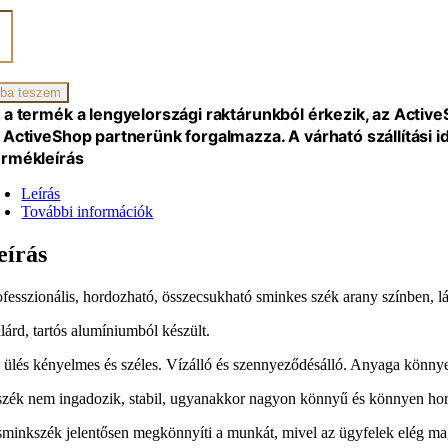
otel,
ium,
iség
ba teszem
 a termék a lengyelországi raktárunkból érkezik, az Activ
 ActiveShop partnerünk forgalmazza. A várható szállítási 
rmékleírás
Leírás
További információk
eírás
ofesszionális, hordozható, összecsukható sminkes szék arany színben, l
ilárd, tartós alumíniumból készült.
 ülés kényelmes és széles. Vízálló és szennyeződésálló. Anyaga könnyen
szék nem ingadozik, stabil, ugyanakkor nagyon könnyű és könnyen ho
sminkszék jelentősen megkönnyíti a munkát, mivel az ügyfelek elég m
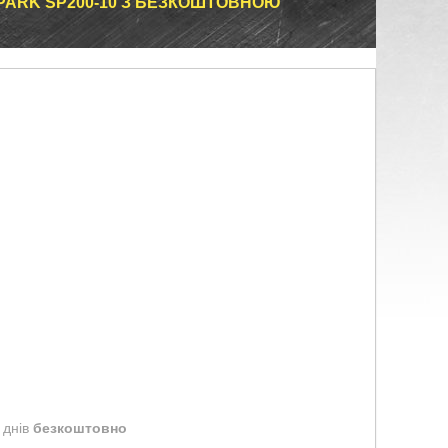
SPARK SP200-10 З БЕЗКОШТОВНОЮ
 днів
безкоштовно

---

Job item
Without copying any images, transcribe the records exactly as they stand.

Answer to the problem
otel,
ium,
iség
ba teszem
 a termék a lengyelországi raktárunkból érkezik, az Activ
 ActiveShop partnerünk forgalmazza. A várható szállítási 
rmékleírás
Leírás
További információk
eírás
ofesszionális, hordozható, összecsukható sminkes szék arany színben, l
ilárd, tartós alumíniumból készült.
 ülés kényelmes és széles. Vízálló és szennyeződésálló. Anyaga könnyen
szék nem ingadozik, stabil, ugyanakkor nagyon könnyű és könnyen ho
sminkszék jelentősen megkönnyíti a munkát, mivel az ügyfelek elég m
SPARK SP200-10 З БЕЗКОШТОВНОЮ
 днів
безкоштовно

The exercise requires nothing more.